Thursday 8 January 2015

The world has become a smaller and more dangerous place.

There was a time when bullying amounted to calling someone names, chanting rude rhymes across the playground to those being picked on and some coordinated physical nastiness. 

Our modern age has graduated to cyber bullying, much harder to avoid than the old kind. 

Bullies want the world to be run their way. 

And increasingly we have bullying on a major scale in the form of terrorism. In France they have been having a minute's silence today for the journalists killed in yesterday's attack on Charlie Hebdo. 

None of us has the right to impose our way of life on others. We may object to the way things work but we cannot march in and change things wholesale. Similarly, no one has the right to impose their laws and their punishments on another country. You do not prove a criticism or satire erroneous by killing those who carried it out. 

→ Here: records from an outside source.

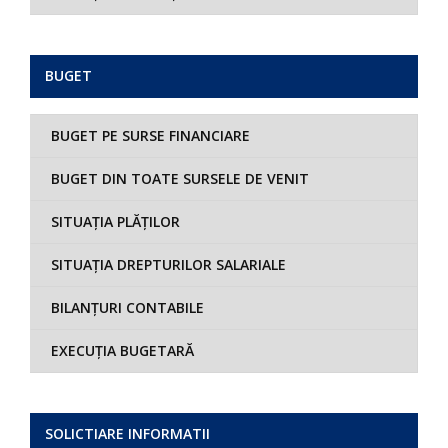
BUGET
BUGET PE SURSE FINANCIARE
BUGET DIN TOATE SURSELE DE VENIT
SITUAȚIA PLĂȚILOR
SITUAȚIA DREPTURILOR SALARIALE
BILANȚURI CONTABILE
EXECUȚIA BUGETARĂ
SOLICTIARE INFORMATII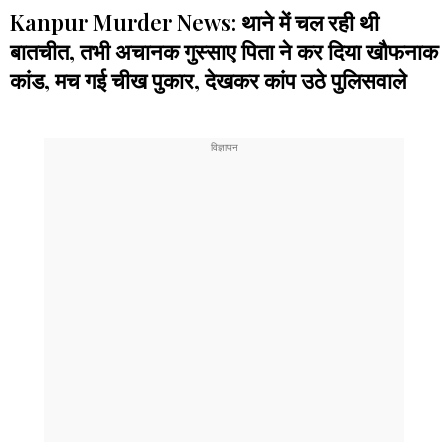
Kanpur Murder News: थाने में चल रही थी
बातचीत, तभी अचानक गुस्साए पिता ने कर दिया खौफनाक
कांड, मच गई चीख पुकार, देखकर कांप उठे पुलिसवाले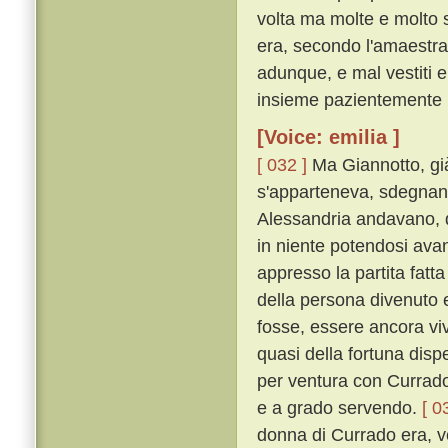
volta ma molte e molto s
era, secondo l'amaestra
adunque, e mal vestiti e 
insieme pazientemente 
[Voice: emilia ]
[ 032 ]
Ma Giannotto, già
s'apparteneva, sdegnando
Alessandria andavano, da
in niente potendosi ava
appresso la partita fat
della persona divenuto e
fosse, essere ancora viv
quasi della fortuna dis
per ventura con Currado
e a grado servendo.
[ 0
donna di Currado era, ve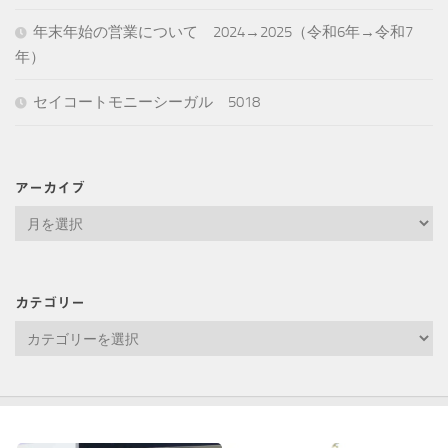
年末年始の営業について 2024→2025（令和6年→令和7
年）
セイコートモニーシーガル 5018
アーカイブ
ア
ー
カ
イ
カテゴリー
ブ
カ
テ
ゴ
リ
ー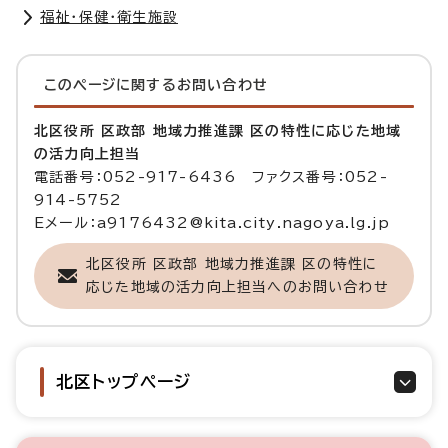
福祉・保健・衛生施設
このページに関する
お問い合わせ
北区役所 区政部 地域力推進課 区の特性に応じた地域
の活力向上担当
電話番号：052-917-6436 ファクス番号：052-
914-5752
Eメール：a9176432@kita.city.nagoya.lg.jp
北区役所 区政部 地域力推進課 区の特性に
応じた地域の活力向上担当へのお問い合わせ
北区トップページ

We tell our children to ignore name callers; rise above it we say, ignore it or prove that the name callers are wrong. Lashing out only puts you in the wrong. 

The world appears united in its condemnation of the attack and yet no one seems to know how to prevent something similar happening elsewhere. 

When we were young the world was a wide open place, full of potential for change. We saw campaigns against apartheid and prejudice. Tolerance appeared to be becoming the norm, for most of us anyway. Maybe we were too naive and innocent, believing such things were possible. 

The world has become a smaller and more dangerous place.